The updated rule aims to align with the regulatory framework proposed by the Trump administration by 2020, significantly reducing the costs and regulatory loads for oil and gas producers in the Gulf of America.
The review intends to release billions of dollars for American producers, allowing them to rent, explore, pierce and produce oil and gas, while making sure that American taxpayers are protected from high-risk disbursement.
This movement reflects the Department’s commitment to strengthen domestic energy production, safeguard North -American jobs, and relieve regulatory restrictions in the oil and gas industry.
Doug Burgum, Department of the Secretary of the Interior, said: “This review will allow the energy producers of our nation to redirect their capital to future leases, explorations and production by financially protecting the North -American taxpayer.
“Cutting the Red Ribbon will level the pitch and allow North -American companies to make investments that strengthen domestic energy safety and benefit the states of the Gulf of America and their communities.”

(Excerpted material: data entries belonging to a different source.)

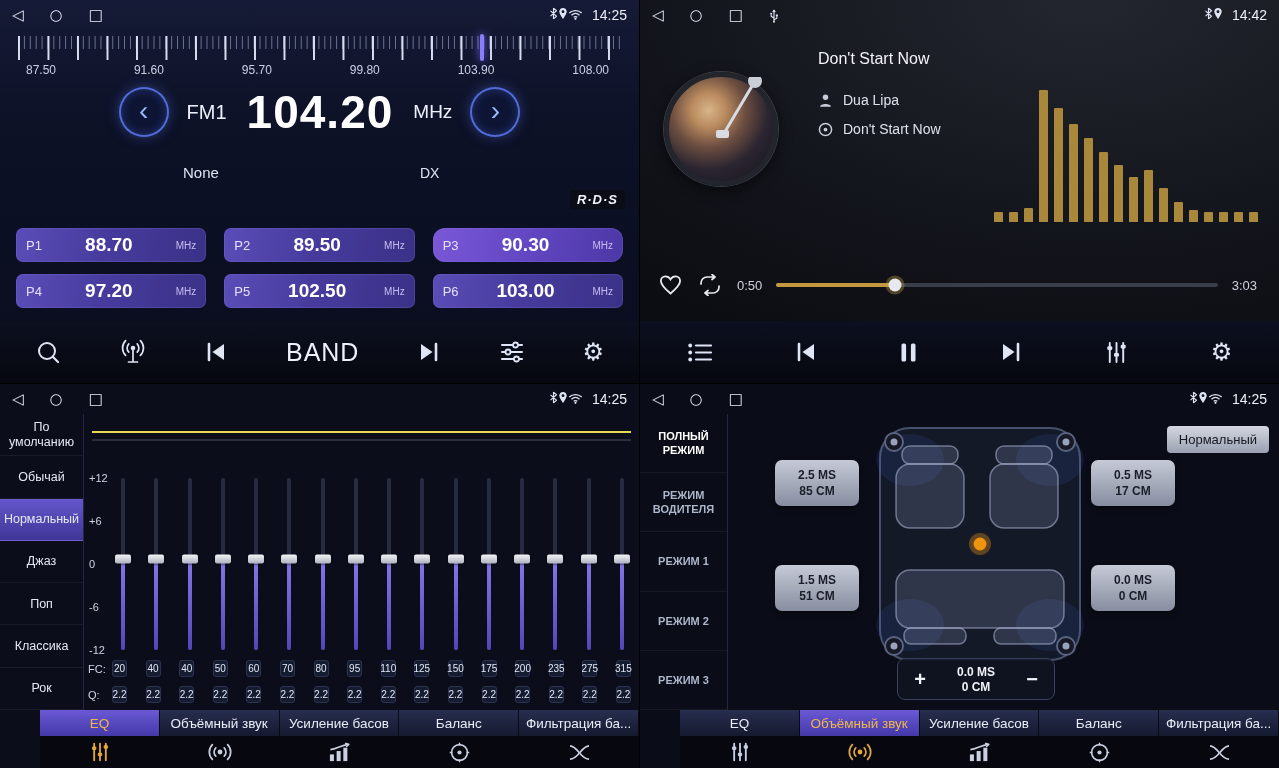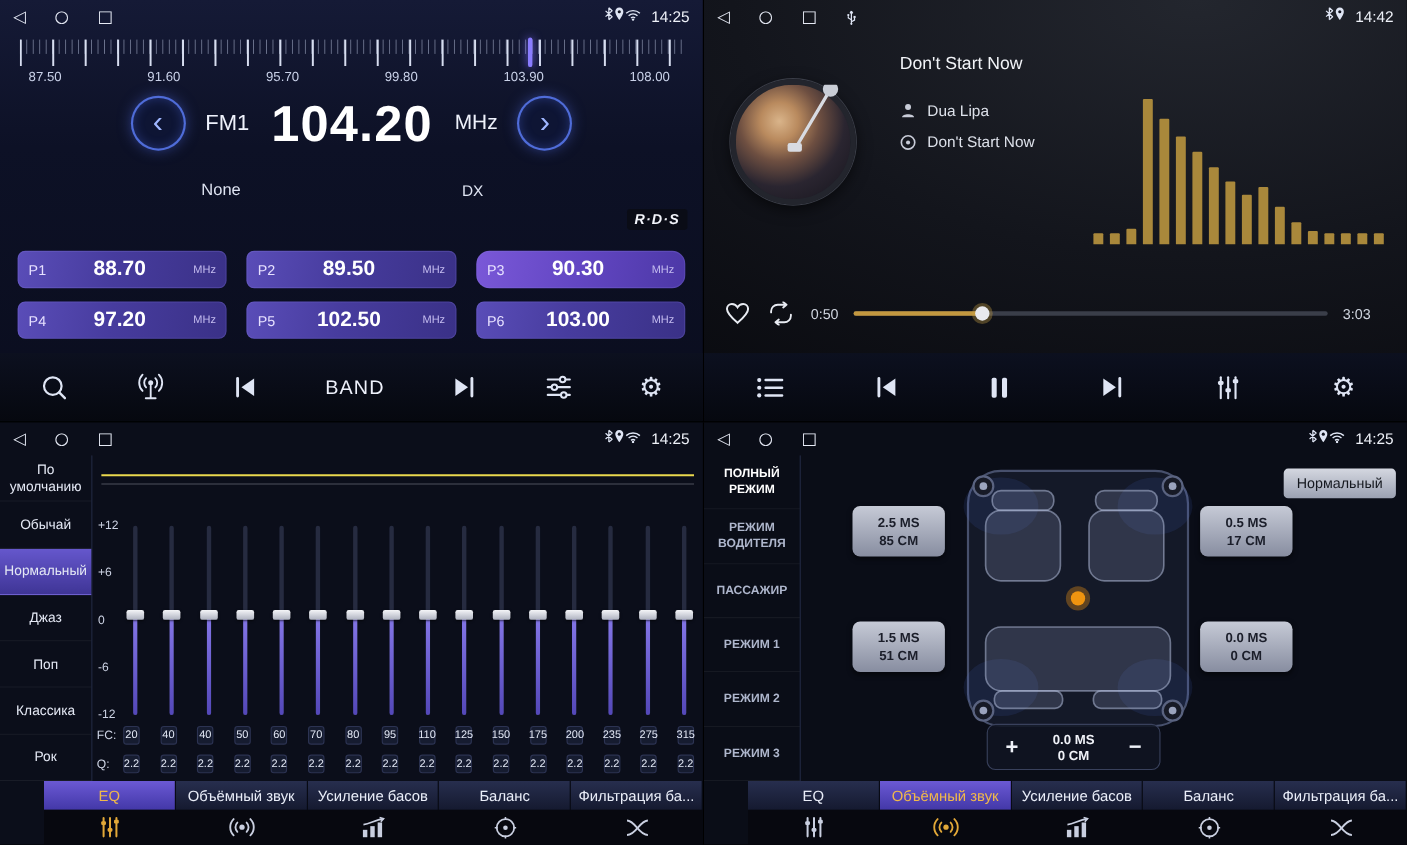--- a/index.html
+++ b/index.html
@@ -72,7 +72,7 @@
   .meta .sicon{color:#c8ccd8;}
   .spectrum{position:absolute;right:21px;top:90px;height:132px;display:flex;align-items:flex-end;gap:6px;}
   .sbar{width:9px;background:#a9883b;border-radius:1px 1px 0 0;}
-  .controls{position:absolute;left:0;right:15px;top:274px;display:flex;align-items:center;gap:14px;padding:0 18px;color:#e8ebf2;}
+  .controls{position:absolute;left:0;right:4px;top:274px;display:flex;align-items:center;gap:14px;padding:0 18px;color:#e8ebf2;}
   .ctime{font-size:13px;color:#cfd4de;}
   .progress{flex:1;height:4px;background:#3a3e49;border-radius:2px;position:relative;cursor:pointer;}
   .pfill{height:100%;background:#c3983f;border-radius:2px;}

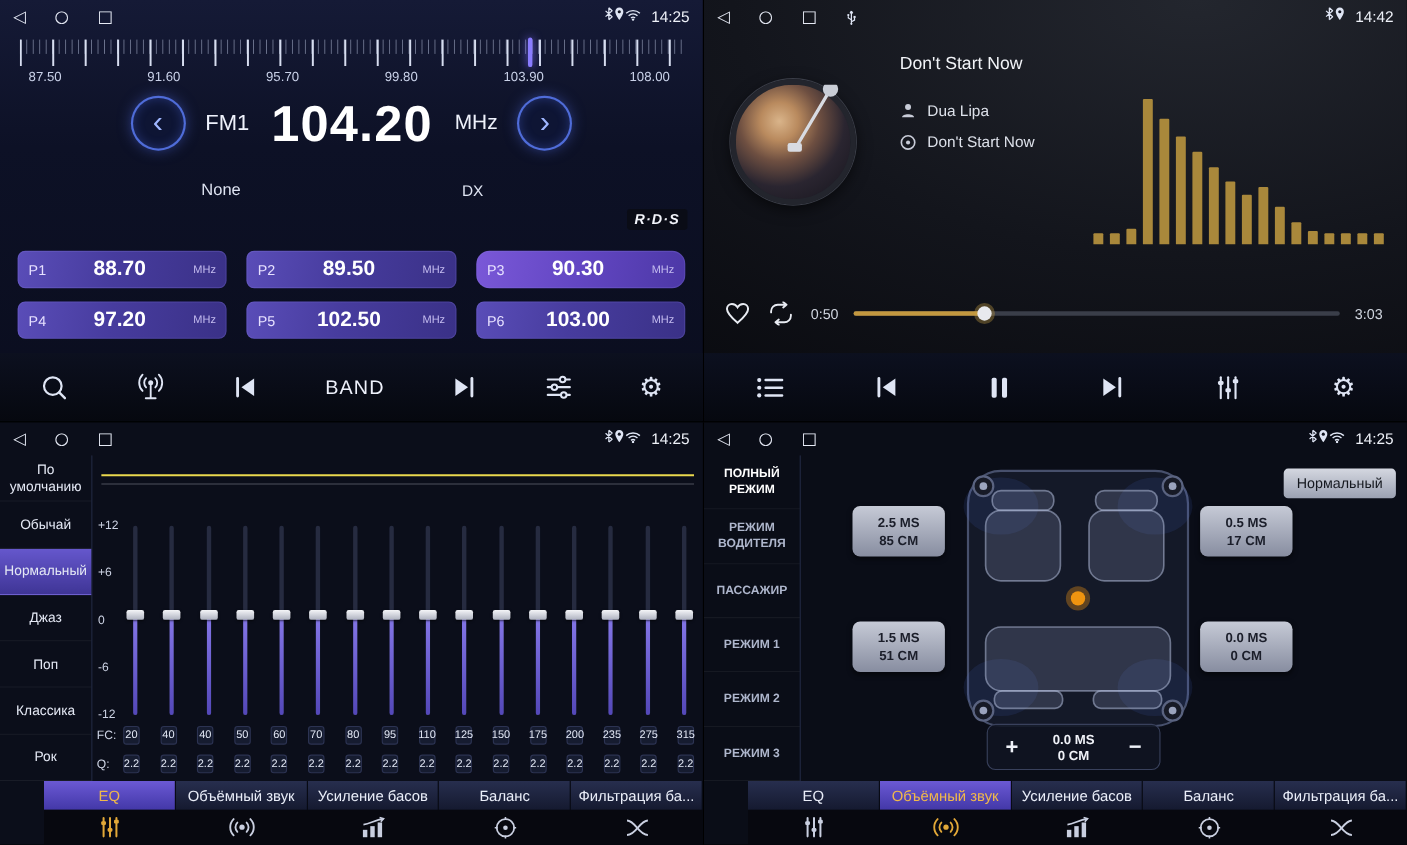--- a/index.html
+++ b/index.html
@@ -59,7 +59,7 @@
     background:linear-gradient(180deg,#0c101f,#06080f);display:flex;align-items:center;
     justify-content:space-around;color:#dfe5f4;padding:0 6px;}
   .tool{cursor:pointer;display:flex;align-items:center;justify-content:center;}
-  .bandbtn{font-size:18px;letter-spacing:1px;color:#eef1fb;cursor:pointer;}
+  .bandbtn{font-size:25px;letter-spacing:1px;color:#eef1fb;cursor:pointer;}
 
   
   .album{position:absolute;left:24px;top:72px;width:114px;height:114px;border-radius:50%;

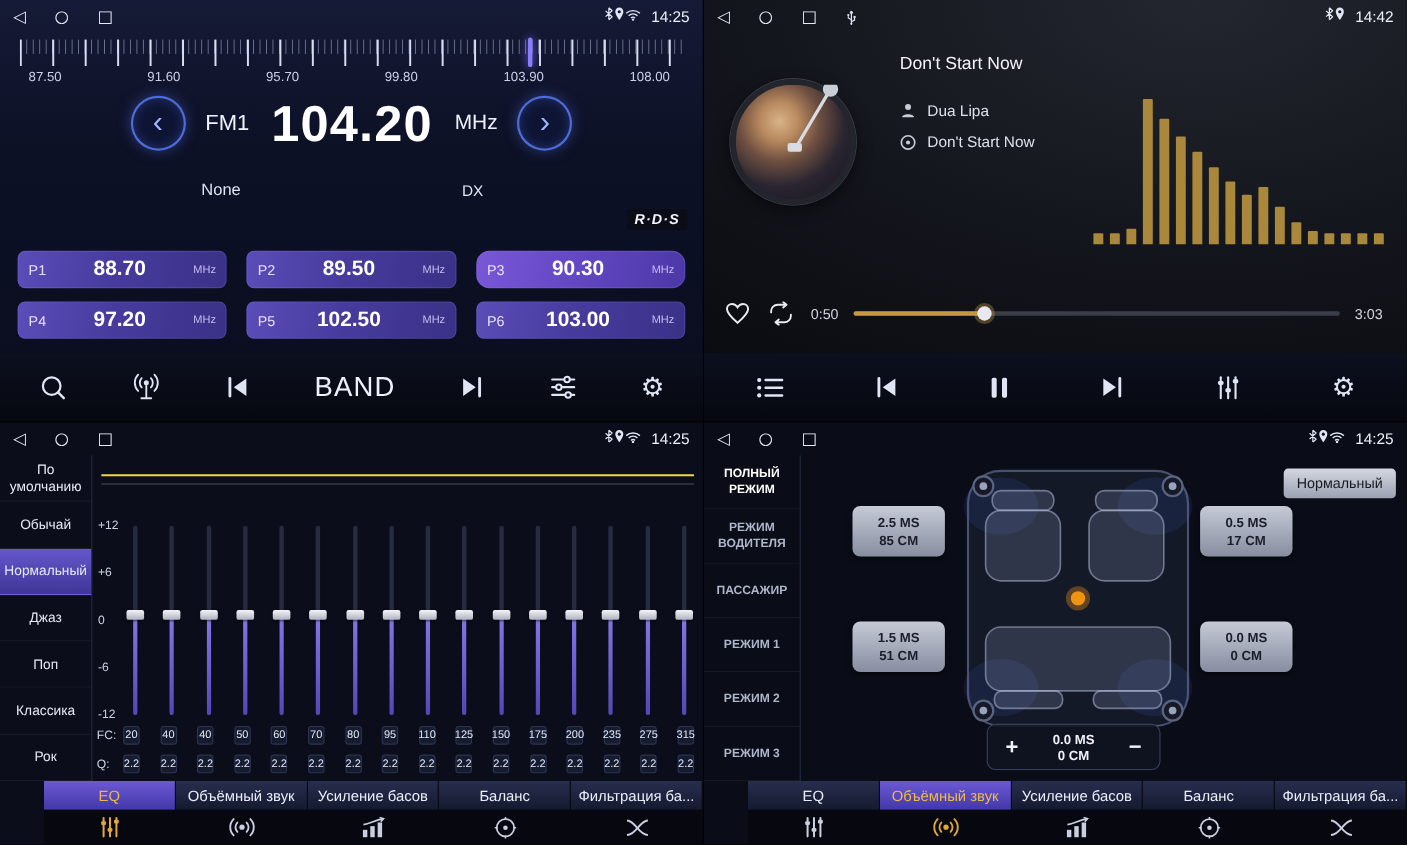--- a/index.html
+++ b/index.html
@@ -746,7 +746,6 @@
       <aside class="sur-sidebar">
           <div class="sur-mode active">ПОЛНЫЙ РЕЖИМ</div>
           <div class="sur-mode">РЕЖИМ ВОДИТЕЛЯ</div>
-          <div class="sur-mode">ПАССАЖИР</div>
           <div class="sur-mode">РЕЖИМ 1</div>
           <div class="sur-mode">РЕЖИМ 2</div>
           <div class="sur-mode">РЕЖИМ 3</div>

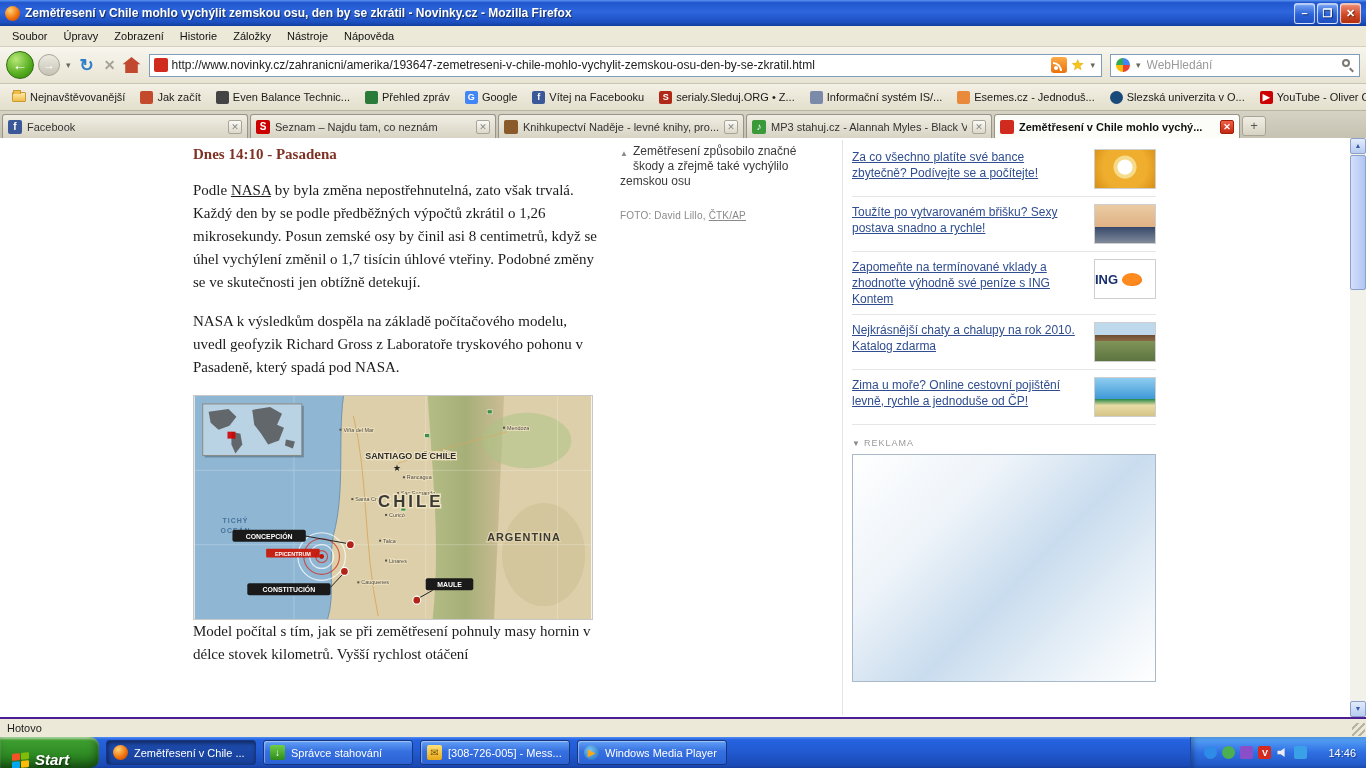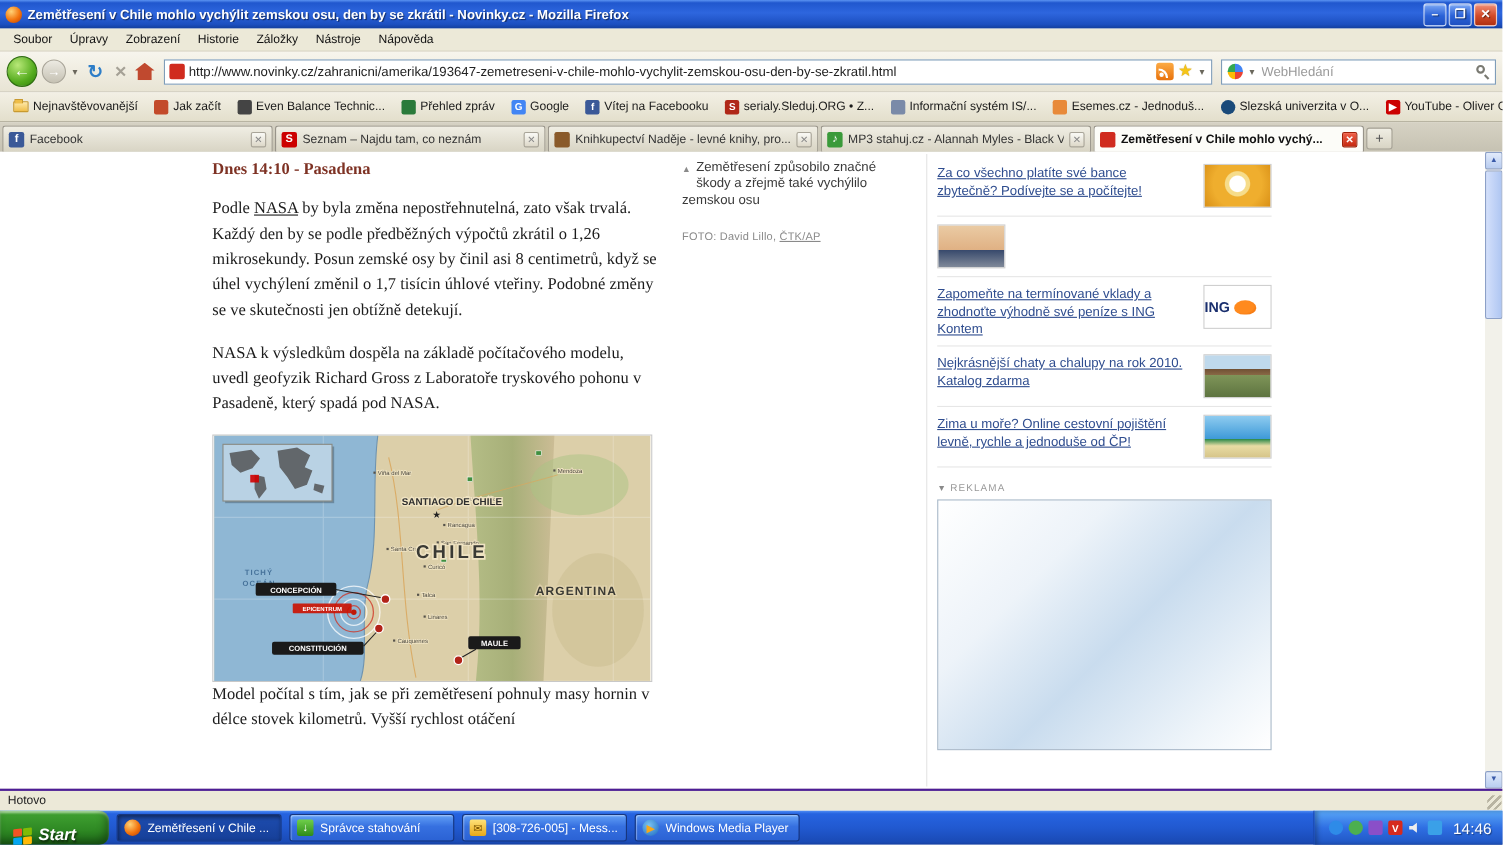--- a/index.html
+++ b/index.html
@@ -394,6 +394,7 @@
         <span class="adimg img-bank"></span>
       </div>
       <div class="ad">
+        <a class="adlink">Toužíte po vytvarovaném břišku? Sexy postava snadno a rychle!</a>
         <span class="adimg img-belly"></span>
       </div>
       <div class="ad">

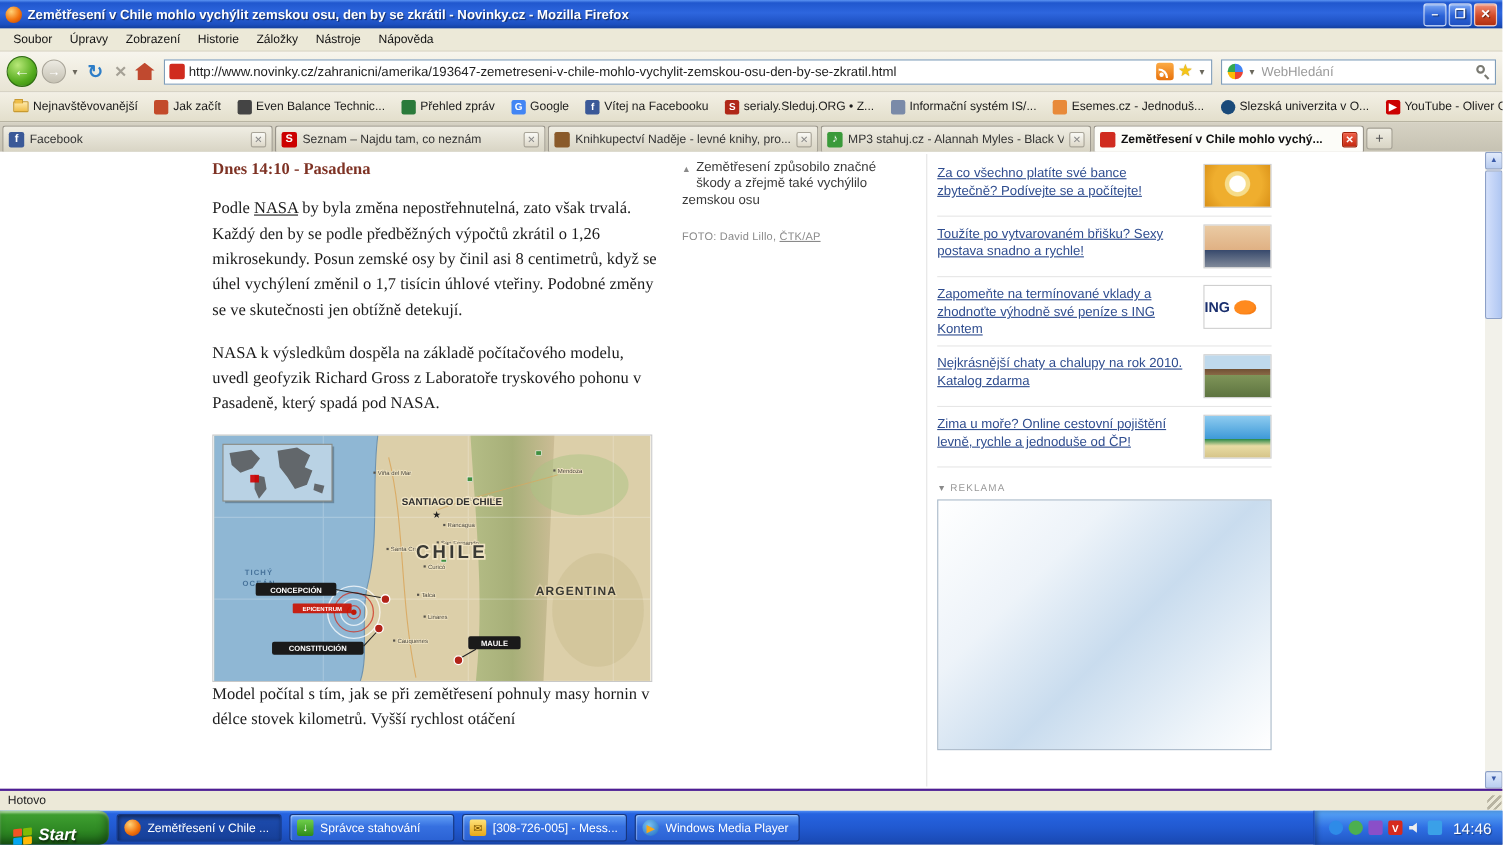--- a/index.html
+++ b/index.html
@@ -136,7 +136,7 @@
 .tr-vol{background:transparent}
 .tr-vol i{width:11px;height:11px;background:#EDEDED;clip-path:polygon(0 35%,30% 35%,65% 8%,65% 92%,30% 65%,0 65%)}
 .tr-net{background:#3AA0E8}
-.clock{color:#fff;font-size:14px;margin-left:5px;text-shadow:1px 1px 1px rgba(0,0,0,.4)}
+.clock{color:#fff;font-size:11px;margin-left:16px;text-shadow:1px 1px 1px rgba(0,0,0,.4)}
 </style>
 </head>
 <body>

The previous rule, implemented by Biden Administration, was projected to increase the financial insurance requirements for off operators on the coast by additional $ 6.9 million in link, with companies that incorporate additional $ 665 million in annual premiums.
This has restricted numerous companies in the Gulf of America to invest in energy development projects.
Despite the proposed changes, the Oceanal Energy Management Office will maintain the requirement for all OCS operators to provide financial guarantee for their responsibilities for disconnection.
The Trump administration stance guarantees that the industry, more than the North -Americans, remains responsible for management, as the administration seeks a more balanced regulatory approach.
The department is expected to end the new rule by 2025 and will invite public comments on the proposal.
In addition, last month the department has announced an update of policies This could significantly increase oil production in the Gulf of Mexico.
Includes reviewed parameters from the Safety and Environmental Execution Office for the Low Commission on Paleogene Deposits (Wilcox), increasing the 200Si admissible pressure differential to 1,500psis.
This decision is in accordance with the executive order of President Donald Trump to unleash the Energy of the United States and has been taken after a wide consultation in the sector.